- Le gouvernement demande aux partenaires sociaux de trouver 800 millions d’euros d’économies sur la branche Accidents du travail et maladies professionnelles (AT-MP), confrontée à une dégradation rapide de ses comptes.
- Faute d’accord entre syndicats et patronat, une baisse du plafond d’indemnisation pourrait être décidée dès cet été pour contribuer au redressement financier.
- Le gouvernement fixe un objectif de 800 millions d’euros d’économies
Le gouvernement accélère son plan de redressement des finances sociales. Selon le ministère du Travail, les partenaires sociaux disposent désormais d’un mandat clair : identifier 800 millions d’euros de mesures d’économies sur la branche Accidents du travail et maladies professionnelles (AT-MP) de la Sécurité sociale.
Cette branche, qui indemnise les salariés victimes d’accidents du travail ou de maladies professionnelles, est gérée par l’Assurance maladie sous la supervision des partenaires sociaux.
Un déficit qui pourrait atteindre 1,5 milliard d’euros en 2027
L’objectif affiché est de contenir une dégradation rapide des finances de cette branche de la Sécurité sociale. Selon le ministère du Travail, le déficit est désormais attendu à 1 milliard d’euros en 2026, avant de s’aggraver à 1,5 milliard d’euros en 2027 si aucune mesure correctrice n’est adoptée.
Dans ce contexte, syndicats et organisations patronales ont été invités à formuler leurs propositions d’ici le 14 juillet pour un premier échange, puis à remettre des pistes définitives avant la fin du mois de septembre, alors que l’exécutif prépare un projet de loi de financement de la Sécurité sociale pour 2027 particulièrement contraint.
Hausse des cotisations ou baisse des indemnisations : deux scénarios sur la table
Les discussions s’annoncent délicates.

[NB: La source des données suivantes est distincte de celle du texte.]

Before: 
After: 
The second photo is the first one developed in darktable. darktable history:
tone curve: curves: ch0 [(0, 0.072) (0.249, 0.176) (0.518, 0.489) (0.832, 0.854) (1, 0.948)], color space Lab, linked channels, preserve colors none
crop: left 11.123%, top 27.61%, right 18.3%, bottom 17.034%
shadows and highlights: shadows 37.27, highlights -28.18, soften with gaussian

Pour Denis Gravouil, représentant de la CGT, les marges de manœuvre sont limitées. « Il y a deux solutions pour chercher 800 millions d’euros d’économies : ou bien augmenter les recettes, c’est-à-dire les cotisations qui sont uniquement patronales, (…) ou bien baisser l’indemnisation », explique-t-il.
Le responsable syndical estime qu’en l’absence d’accord entre partenaires sociaux, le gouvernement pourrait privilégier une réduction des prestations. Selon lui, « le projet du gouvernement serait de baisser le plafond d’indemnisation, à 1,8 Smic », les organismes complémentaires étant ensuite chargés de compenser une partie des pertes pour les assurés.
Denis Gravouil redoute également une mise en œuvre rapide de ces mesures. Il craint des décisions prises par décret dès l’été, afin qu’elles puissent produire des effets budgétaires sur les derniers mois de 2026.
Une réforme sensible malgré une hausse des accidents mortels
Cette recherche d’économies intervient dans un contexte préoccupant en matière de santé au travail. En 2024, 764 salariés du secteur privé ont perdu la vie à la suite d’un accident du travail en France, un bilan qui poursuit sa progression.
Face à cette situation, le gouvernement avait pourtant annoncé en début d’année une augmentation des moyens consacrés à la prévention des accidents du travail, illustrant la difficulté de concilier impératifs budgétaires et amélioration de la sécurité des travailleurs.
Un enjeu majeur pour le budget 2027
La branche Accidents du travail et maladies professionnelles constitue l’un des nombreux chantiers ouverts par l’exécutif dans la préparation du budget 2027. Les arbitrages qui seront rendus au cours des prochaines semaines pourraient modifier durablement les règles d’indemnisation des victimes d’accidents du travail et de maladies professionnelles, tout en alimentant les tensions entre gouvernement, syndicats et organisations patronales.